From 403a7cb6c34d163e4f120387b5dc5487d30bb1d5 Mon Sep 17 00:00:00 2001
From: Jeremy Barnes <jeremy@barneso.com>
Date: Sun, 10 Jan 2016 22:39:13 -0500
Subject: Alternative way of forcing instantiation of device kernels without
 causing warnings or requiring device to device kernel invocations.

This allows Tensorflow to work on SM 3.0 (ie, Amazon EC2) machines.
---
 unsupported/Eigen/CXX11/src/Tensor/TensorReductionCuda.h | 4 ++--
 1 file changed, 2 insertions(+), 2 deletions(-)

(limited to 'unsupported/Eigen/CXX11/src/Tensor/TensorReductionCuda.h')

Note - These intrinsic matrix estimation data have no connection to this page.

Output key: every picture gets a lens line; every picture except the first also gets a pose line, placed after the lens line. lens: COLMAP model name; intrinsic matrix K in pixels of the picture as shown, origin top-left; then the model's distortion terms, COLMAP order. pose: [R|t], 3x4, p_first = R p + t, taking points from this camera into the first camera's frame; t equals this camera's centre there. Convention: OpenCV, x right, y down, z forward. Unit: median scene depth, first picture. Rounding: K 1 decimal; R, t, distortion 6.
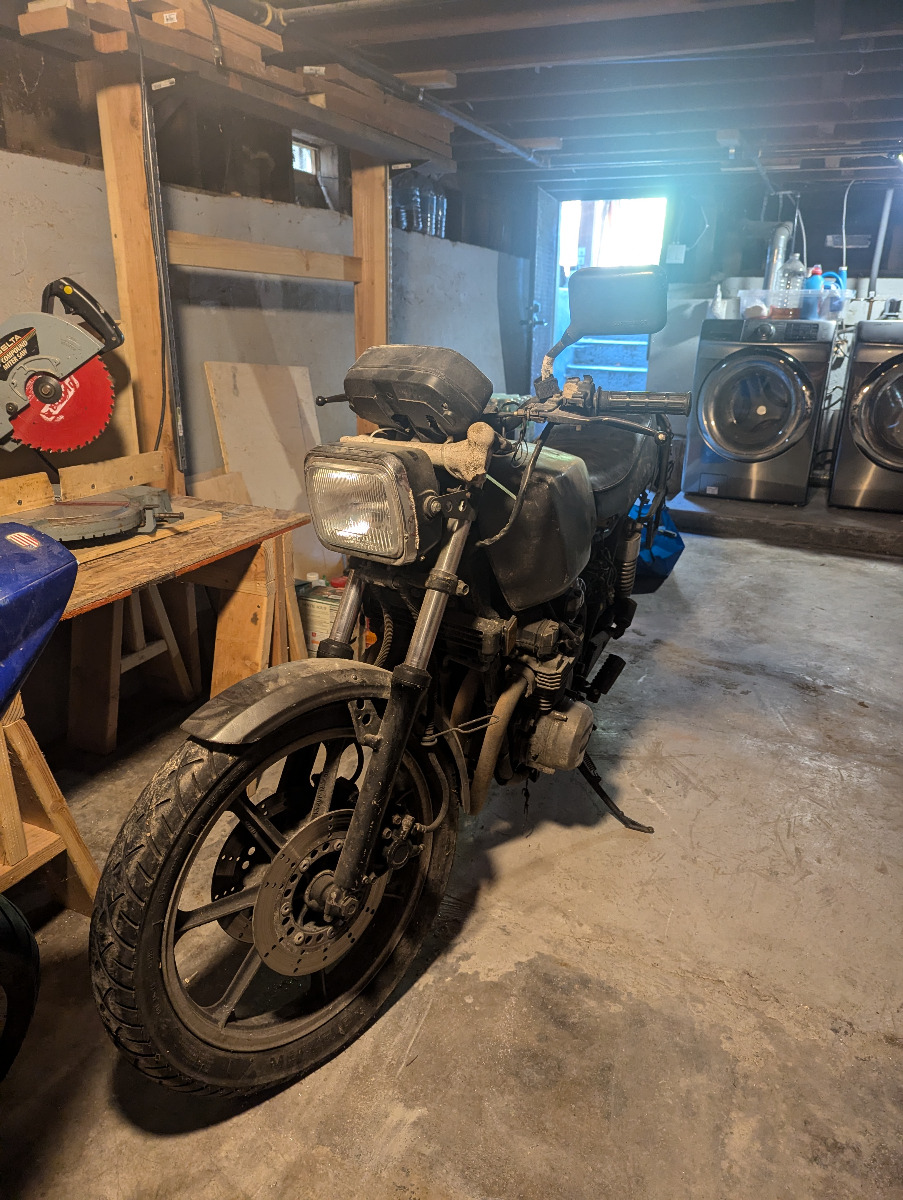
lens RADIAL K [[840.3, 0, 452.0], [0, 840.3, 605.7], [0, 0, 1]] dist [0.029218, -0.006331]
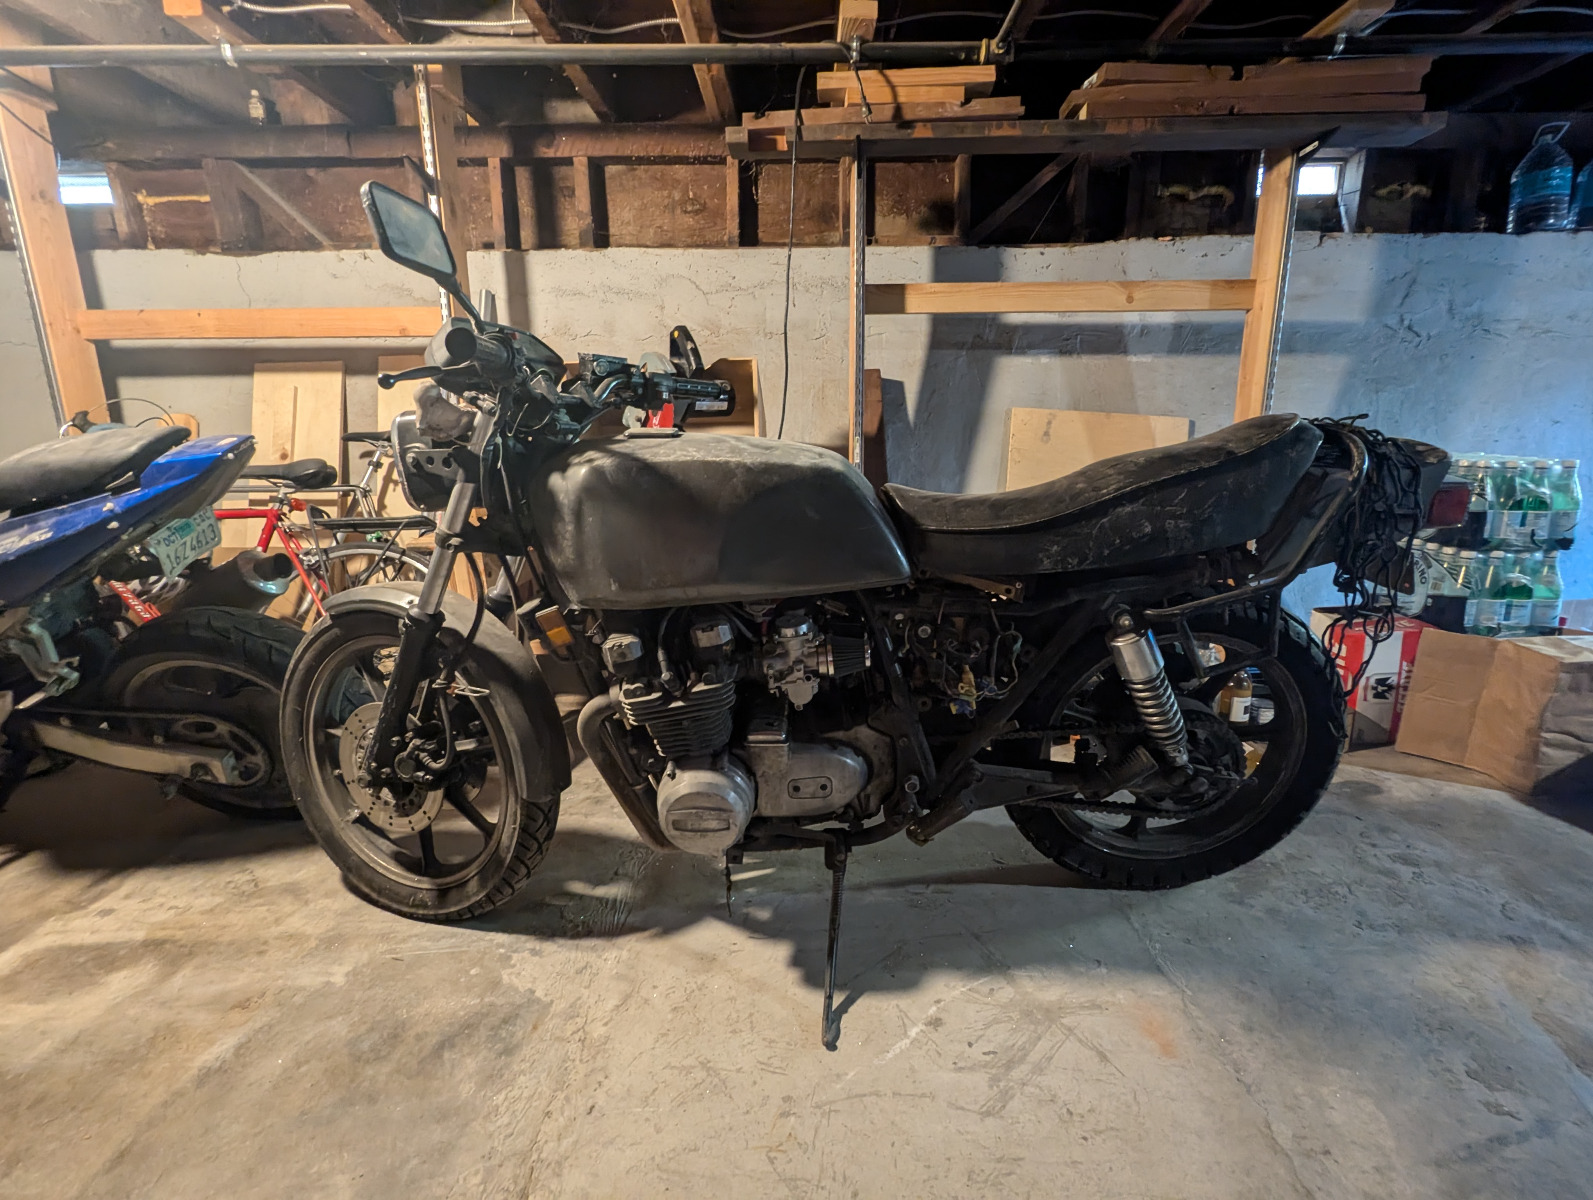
lens RADIAL K [[751.9, 0, 800.5], [0, 751.9, 591.2], [0, 0, 1]] dist [-0.001680, -0.000358]
pose [[0.402661, 0.179180, -0.897641, 0.625911], [-0.279765, 0.957818, 0.065696, -0.090786], [0.871548, 0.224676, 0.435804, 0.597064]]
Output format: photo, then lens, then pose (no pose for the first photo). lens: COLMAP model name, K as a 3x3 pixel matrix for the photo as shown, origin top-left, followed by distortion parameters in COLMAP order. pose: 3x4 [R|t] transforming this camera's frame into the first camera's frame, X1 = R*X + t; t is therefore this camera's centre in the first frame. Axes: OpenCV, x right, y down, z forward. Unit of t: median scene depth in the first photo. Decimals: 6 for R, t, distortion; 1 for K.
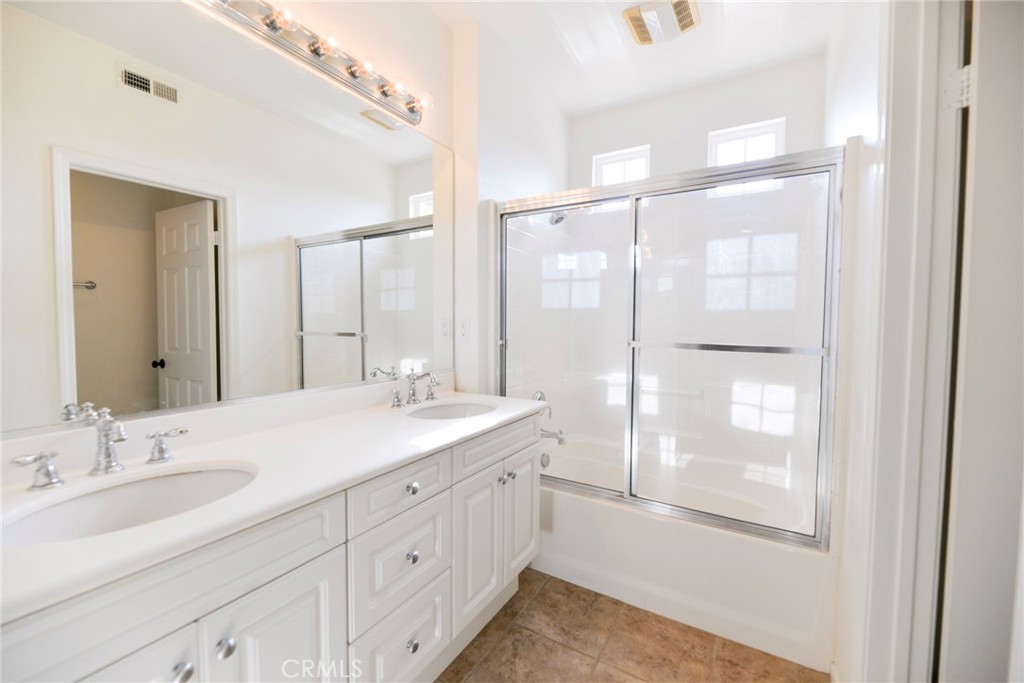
lens RADIAL K [[413.0, 0, 514.6], [0, 413.0, 337.9], [0, 0, 1]] dist [0.001491, -0.003729]
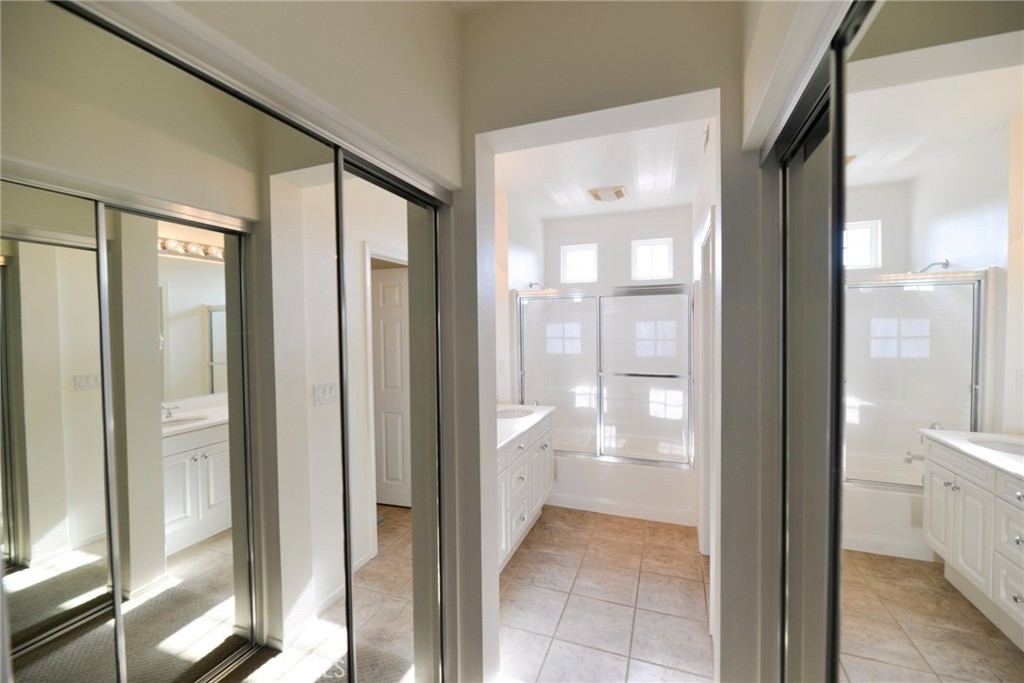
lens RADIAL K [[413.0, 0, 514.6], [0, 413.0, 337.9], [0, 0, 1]] dist [0.001491, -0.003729]
pose [[0.984276, -0.022309, 0.175220, -0.403367], [0.025523, 0.999544, -0.016110, -0.121442], [-0.174781, 0.020329, 0.984397, -0.751342]]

diff --git a/unsupported/Eigen/CXX11/src/Tensor/TensorReductionCuda.h b/unsupported/Eigen/CXX11/src/Tensor/TensorReductionCuda.h
index 558d0c83d..374edb605 100644
--- a/unsupported/Eigen/CXX11/src/Tensor/TensorReductionCuda.h
+++ b/unsupported/Eigen/CXX11/src/Tensor/TensorReductionCuda.h
@@ -116,7 +116,7 @@ struct FullReducer<Self, Op, GpuDevice, Vectorizable> {
 
   template <typename OutputType>
   static void run(const Self& self, Op& reducer, const GpuDevice& device, OutputType* output) {
-    assert(false && "Should only be called on floats");
+    eigen_assert(false && "Should only be called on floats");
   }
 
   static void run(const Self& self, Op& reducer, const GpuDevice& device, float* output) {
@@ -126,7 +126,7 @@ struct FullReducer<Self, Op, GpuDevice, Vectorizable> {
     const int block_size = 256;
     const int num_per_thread = 128;
     const int num_blocks = std::ceil(static_cast<float>(num_coeffs) / (block_size * num_per_thread));
-    LAUNCH_CUDA_KERNEL((FullReductionKernel<block_size, num_per_thread>),
+    LAUNCH_CUDA_KERNEL((FullReductionKernel<block_size, num_per_thread, Self, Op, Index>),
                        num_blocks, block_size, 0, device, reducer, self, num_coeffs, output);
   }
 };
-- 
cgit v1.2.3